TASK DESCRIPTION | Pull out every line of text from the data below, word for word and in the same order. Leave the pictures out of your answer.

EXERCISE MATERIALS |
"""
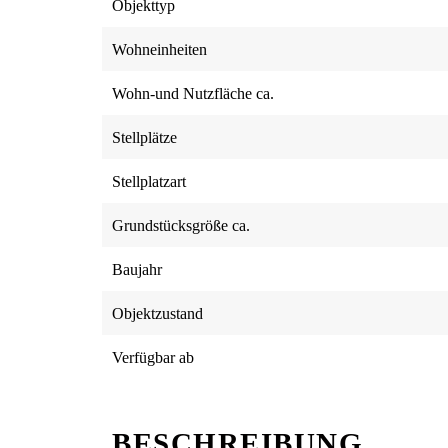
Objekttyp
Wohneinheiten
Wohn-und Nutzfläche ca.
Stellplätze
Stellplatzart
Grundstücksgröße ca.
Baujahr
Objektzustand
Verfügbar ab
BESCHREIBUNG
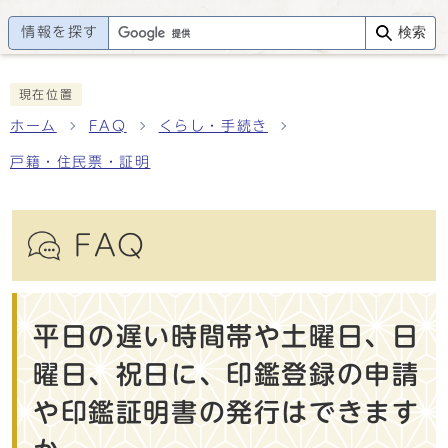
情報を探す
検索
現在位置
ホーム
FAQ
くらし・手続き
戸籍・住民票・証明
FAQ
平日の遅い時間帯や土曜日、日
曜日、祝日に、印鑑登録の申請
や印鑑証明書の発行はできます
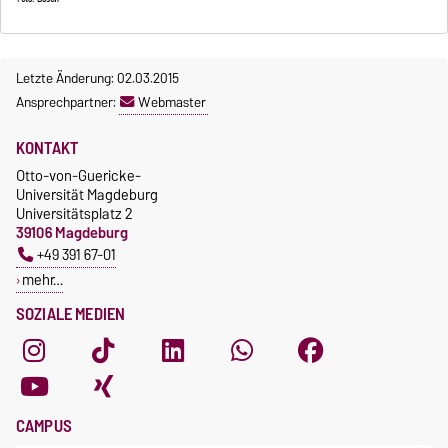
Letzte Änderung: 02.03.2015
Ansprechpartner:
Webmaster
KONTAKT
Otto-von-Guericke-
Universität Magdeburg
Universitätsplatz 2
39106 Magdeburg
+49 391 67-01
mehr…
SOZIALE MEDIEN
CAMPUS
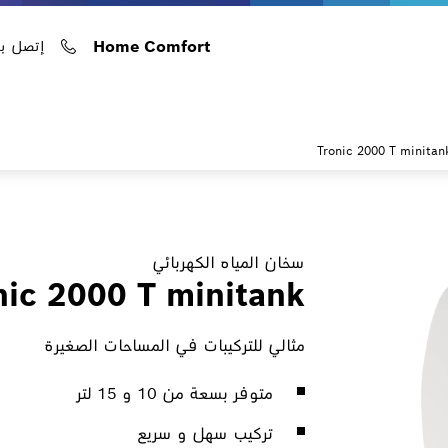
Home Comfort
إتصل بن
Tronic 2000 T minitan
سخان المياه الكهربائي
nic 2000 T minitank
مثالي للتركيبات في المساحات الصغيرة
متوفر بسعة من 10 و 15 لتر
تركيب سهل و سريع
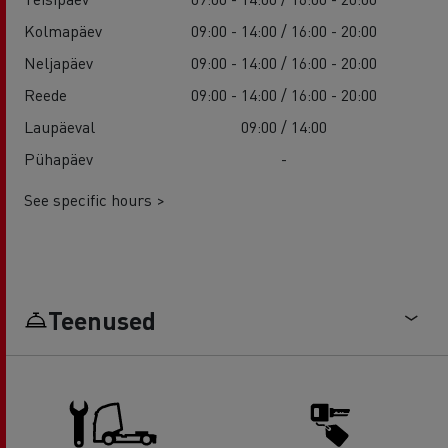
Kolmapäev
09:00 - 14:00 / 16:00 - 20:00
Neljapäev
09:00 - 14:00 / 16:00 - 20:00
Reede
09:00 - 14:00 / 16:00 - 20:00
Laupäeval
09:00 / 14:00
Pühapäev
-
See specific hours >
Teenused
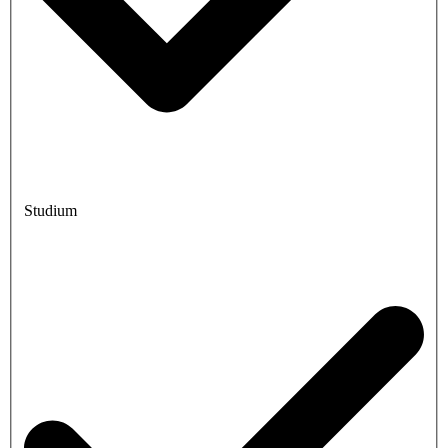
Studium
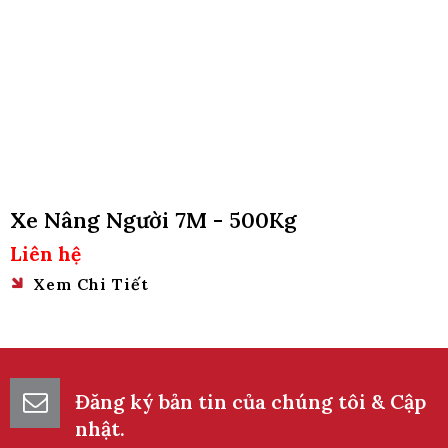
Xe Nâng Người 7M - 500Kg
Liên hệ
Xem Chi Tiết
Đăng ký bản tin của chúng tôi & Cập
nhật.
"""
ANSWER |
Objekttyp
Wohneinheiten
Wohn-und Nutzfläche ca.
Stellplätze
Stellplatzart
Grundstücksgröße ca.
Baujahr
Objektzustand
Verfügbar ab
BESCHREIBUNG
情報を探す
検索
現在位置
ホーム
FAQ
くらし・手続き
戸籍・住民票・証明
FAQ
平日の遅い時間帯や土曜日、日
曜日、祝日に、印鑑登録の申請
や印鑑証明書の発行はできます
Letzte Änderung: 02.03.2015
Ansprechpartner:
Webmaster
KONTAKT
Otto-von-Guericke-
Universität Magdeburg
Universitätsplatz 2
39106 Magdeburg
+49 391 67-01
mehr…
SOZIALE MEDIEN
CAMPUS
Home Comfort
إتصل بن
Tronic 2000 T minitan
سخان المياه الكهربائي
nic 2000 T minitank
مثالي للتركيبات في المساحات الصغيرة
متوفر بسعة من 10 و 15 لتر
تركيب سهل و سريع
Kolmapäev
09:00 - 14:00 / 16:00 - 20:00
Neljapäev
09:00 - 14:00 / 16:00 - 20:00
Reede
09:00 - 14:00 / 16:00 - 20:00
Laupäeval
09:00 / 14:00
Pühapäev
-
See specific hours >
Teenused
Studium
Xe Nâng Người 7M - 500Kg
Liên hệ
Xem Chi Tiết
Đăng ký bản tin của chúng tôi & Cập
nhật.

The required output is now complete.